McGlynn enjoyed the team’s first camp of the cycle and believes that once the team has the time to gel and prepare, it should be a very good team.

"It's a big priority,” McGlynn said of the U-20 team. “It's an honor to get called up with me, Paxten, and Quinn - all three of us. It was great being there. The coach there, I like him a lot. He didn't have a lot of time to prepare. But I think as we go on as a group, we're going to be a very good team."

"It's just one simple goal -- that is to qualify,” he added of ending the Olympic drought. “There's no other way around it.
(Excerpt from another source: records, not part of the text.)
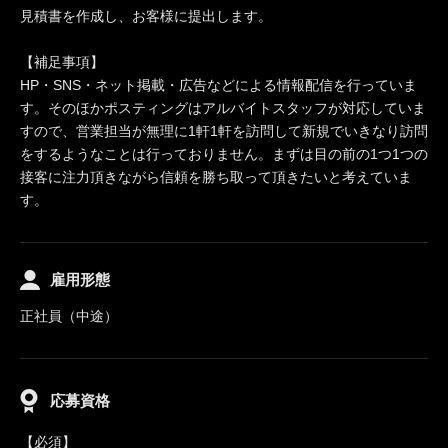
見積書を作成し、お客様に提出します。
【補足事項】
HP・SNS・ネット掲載・広告などによる情報配信を行っていま
す。そのほかポスティングはアルバイトスタッフが対応していま
すので、営業担当が無理に1軒1軒を訪問して新規でいきなり訪問
をするようなことは行っておりません。まずは目の前の1つ1つの
接客に注力頂きながら信頼を勝ち取って頂きたいと考えていま
す。
雇用形態
正社員（中途）
応募資格
【必須】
We just we have to qualify no matter what."

But before that, there are still massively important games in 2021 and that begins on Sunday when Philadelphia will look to book a place in MLS Cup – and perhaps even host the final should Real Salt Lake defeat Portland in the Western Conference final.

Philadelphia sports fans are rabid whenever any of the city’s teams are pushing for a title. For McGlynn, this is his first experience, but driving through the city on the way to practice – he gets the sense that this is a special time for him, the club, and the city.

“The fans are great,” McGlynn said optimistically ahead of Sunday. “You see banners all around Philadelphia. The fans are supporting us. So as players, we all see that -- and it helps us on the field.”